Both studies come to the same conclusion though, that a lack of diversity in sequencing studies may be perpetuating health care disparities in minorities.
Manrai added that the calculations done by Osborne's group for the TCGA cohort were also important because it shed light on the fact that even in studies that do include minority groups, it is not always enough to include a proportional representation of the various populations. Historically, "proportional representation has been accepted," he said, but now it's clear that even those studies may "lack absolute sample size to call a mutation causal, which may actually widen disparities."

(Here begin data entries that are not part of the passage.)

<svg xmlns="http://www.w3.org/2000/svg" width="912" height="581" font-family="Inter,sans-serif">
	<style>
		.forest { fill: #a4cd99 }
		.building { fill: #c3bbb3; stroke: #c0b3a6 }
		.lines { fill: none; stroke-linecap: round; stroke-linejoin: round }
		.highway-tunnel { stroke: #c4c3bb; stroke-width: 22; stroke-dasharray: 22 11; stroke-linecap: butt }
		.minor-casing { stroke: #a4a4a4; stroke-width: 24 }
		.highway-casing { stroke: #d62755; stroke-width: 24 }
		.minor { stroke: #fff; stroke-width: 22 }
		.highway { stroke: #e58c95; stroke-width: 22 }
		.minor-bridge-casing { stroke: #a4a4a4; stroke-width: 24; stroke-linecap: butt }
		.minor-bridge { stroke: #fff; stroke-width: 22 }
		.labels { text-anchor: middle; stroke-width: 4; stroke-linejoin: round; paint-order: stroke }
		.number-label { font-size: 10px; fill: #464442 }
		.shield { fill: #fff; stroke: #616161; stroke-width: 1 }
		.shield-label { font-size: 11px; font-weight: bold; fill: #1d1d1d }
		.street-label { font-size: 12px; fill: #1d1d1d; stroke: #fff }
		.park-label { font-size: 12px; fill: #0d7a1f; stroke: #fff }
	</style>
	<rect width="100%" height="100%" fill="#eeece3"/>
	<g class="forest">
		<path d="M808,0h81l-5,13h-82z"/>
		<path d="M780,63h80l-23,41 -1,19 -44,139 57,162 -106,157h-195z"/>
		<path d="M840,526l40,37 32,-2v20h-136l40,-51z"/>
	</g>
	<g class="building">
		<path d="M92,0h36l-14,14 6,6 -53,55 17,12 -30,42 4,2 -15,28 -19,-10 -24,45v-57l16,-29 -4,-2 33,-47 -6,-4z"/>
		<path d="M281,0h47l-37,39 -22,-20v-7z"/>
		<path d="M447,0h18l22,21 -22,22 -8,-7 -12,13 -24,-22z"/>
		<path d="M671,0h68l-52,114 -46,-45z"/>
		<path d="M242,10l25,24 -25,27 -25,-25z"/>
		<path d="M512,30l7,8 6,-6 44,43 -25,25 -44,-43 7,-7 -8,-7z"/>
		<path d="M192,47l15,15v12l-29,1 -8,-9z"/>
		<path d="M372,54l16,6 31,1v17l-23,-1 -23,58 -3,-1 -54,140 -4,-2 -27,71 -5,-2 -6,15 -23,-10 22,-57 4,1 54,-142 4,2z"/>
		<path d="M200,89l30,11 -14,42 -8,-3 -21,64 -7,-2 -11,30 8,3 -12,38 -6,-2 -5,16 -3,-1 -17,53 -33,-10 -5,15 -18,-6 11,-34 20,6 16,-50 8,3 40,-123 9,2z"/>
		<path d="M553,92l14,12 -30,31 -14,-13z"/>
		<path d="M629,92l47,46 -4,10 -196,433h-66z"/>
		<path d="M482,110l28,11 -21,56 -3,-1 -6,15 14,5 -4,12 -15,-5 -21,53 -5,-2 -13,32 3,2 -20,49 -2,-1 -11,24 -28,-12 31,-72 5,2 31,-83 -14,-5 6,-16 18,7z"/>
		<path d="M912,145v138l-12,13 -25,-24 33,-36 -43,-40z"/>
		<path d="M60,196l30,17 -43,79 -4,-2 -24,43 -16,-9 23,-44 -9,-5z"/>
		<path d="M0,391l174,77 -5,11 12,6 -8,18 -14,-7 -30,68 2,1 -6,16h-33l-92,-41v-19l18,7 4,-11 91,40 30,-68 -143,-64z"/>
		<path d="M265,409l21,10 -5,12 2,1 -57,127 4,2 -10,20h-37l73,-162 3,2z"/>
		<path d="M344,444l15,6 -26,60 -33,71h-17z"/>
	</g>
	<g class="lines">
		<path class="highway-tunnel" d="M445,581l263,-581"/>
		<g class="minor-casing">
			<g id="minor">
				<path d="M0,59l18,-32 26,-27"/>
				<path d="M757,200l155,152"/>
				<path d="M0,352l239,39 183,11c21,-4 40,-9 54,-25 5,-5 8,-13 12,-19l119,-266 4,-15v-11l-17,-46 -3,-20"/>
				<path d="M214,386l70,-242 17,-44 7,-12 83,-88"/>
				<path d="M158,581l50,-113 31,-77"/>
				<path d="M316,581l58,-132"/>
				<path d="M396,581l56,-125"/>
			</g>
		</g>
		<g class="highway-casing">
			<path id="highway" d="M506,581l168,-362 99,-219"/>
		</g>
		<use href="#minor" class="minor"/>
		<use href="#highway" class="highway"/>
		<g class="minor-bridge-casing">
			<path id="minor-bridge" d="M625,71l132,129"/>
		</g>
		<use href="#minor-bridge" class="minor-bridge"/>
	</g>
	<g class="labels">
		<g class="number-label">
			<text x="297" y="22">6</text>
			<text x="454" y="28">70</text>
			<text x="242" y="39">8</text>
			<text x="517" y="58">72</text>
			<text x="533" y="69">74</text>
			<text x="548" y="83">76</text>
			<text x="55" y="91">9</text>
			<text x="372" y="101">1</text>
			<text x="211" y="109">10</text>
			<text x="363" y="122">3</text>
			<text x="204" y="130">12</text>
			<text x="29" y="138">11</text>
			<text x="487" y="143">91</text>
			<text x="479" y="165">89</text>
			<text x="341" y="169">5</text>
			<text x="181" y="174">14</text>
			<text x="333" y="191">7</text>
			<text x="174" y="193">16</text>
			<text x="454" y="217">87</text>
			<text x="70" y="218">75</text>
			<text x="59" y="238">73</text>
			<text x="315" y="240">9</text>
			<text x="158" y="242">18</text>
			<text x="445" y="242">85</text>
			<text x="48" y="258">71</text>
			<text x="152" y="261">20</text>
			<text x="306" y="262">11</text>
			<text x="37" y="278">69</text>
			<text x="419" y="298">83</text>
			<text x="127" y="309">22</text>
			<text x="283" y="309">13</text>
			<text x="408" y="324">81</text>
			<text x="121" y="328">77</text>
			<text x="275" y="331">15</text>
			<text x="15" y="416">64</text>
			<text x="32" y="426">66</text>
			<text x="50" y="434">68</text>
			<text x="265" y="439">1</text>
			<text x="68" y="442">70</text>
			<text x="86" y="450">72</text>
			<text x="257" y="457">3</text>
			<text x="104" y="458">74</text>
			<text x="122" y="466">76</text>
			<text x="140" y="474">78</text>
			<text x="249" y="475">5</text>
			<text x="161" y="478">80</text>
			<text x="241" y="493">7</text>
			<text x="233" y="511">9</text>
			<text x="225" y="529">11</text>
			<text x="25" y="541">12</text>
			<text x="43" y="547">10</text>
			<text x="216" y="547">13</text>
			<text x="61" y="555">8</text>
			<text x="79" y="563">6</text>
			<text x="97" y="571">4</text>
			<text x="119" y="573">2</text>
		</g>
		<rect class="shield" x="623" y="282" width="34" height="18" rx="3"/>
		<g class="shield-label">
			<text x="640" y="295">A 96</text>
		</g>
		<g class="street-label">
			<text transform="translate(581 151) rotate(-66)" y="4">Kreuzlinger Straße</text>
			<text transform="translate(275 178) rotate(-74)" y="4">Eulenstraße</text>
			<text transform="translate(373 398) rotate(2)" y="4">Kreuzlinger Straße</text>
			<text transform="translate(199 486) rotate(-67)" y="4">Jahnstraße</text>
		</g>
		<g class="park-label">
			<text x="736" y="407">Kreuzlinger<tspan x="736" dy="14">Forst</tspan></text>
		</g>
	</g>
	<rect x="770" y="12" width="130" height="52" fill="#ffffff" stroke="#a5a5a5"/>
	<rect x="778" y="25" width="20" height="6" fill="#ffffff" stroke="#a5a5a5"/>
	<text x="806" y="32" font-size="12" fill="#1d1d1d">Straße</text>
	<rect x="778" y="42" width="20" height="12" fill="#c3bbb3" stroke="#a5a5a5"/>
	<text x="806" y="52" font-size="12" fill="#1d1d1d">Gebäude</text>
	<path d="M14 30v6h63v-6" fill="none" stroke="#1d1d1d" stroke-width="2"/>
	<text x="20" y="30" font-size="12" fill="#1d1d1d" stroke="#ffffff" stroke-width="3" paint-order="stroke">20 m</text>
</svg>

Osborne said that he hopes that the results of this study would be used to help inform researchers whether specific studies were statistically powered for different ethnic groups. For instance, he said, by applying the same statistical methods to other sequencing cohorts, researchers could pinpoint how many additional samples of a given ethnicity would be needed.
He noted that he has already collaborated with researchers at the Broad Institute and Weill Cornell Medical College on a sequencing study of African American males to identify new mutations in prostate cancer that could eventually help address disparities.
In addition, he said that colleagues from the National Institutes of Health's Center to Reduce Cancer Health Disparity will present results from this study to members of the TCGA and discuss the possibility of perhaps expanding it to include cohorts of patients from underrepresented groups. "We're looking to fill in the gaps," he said.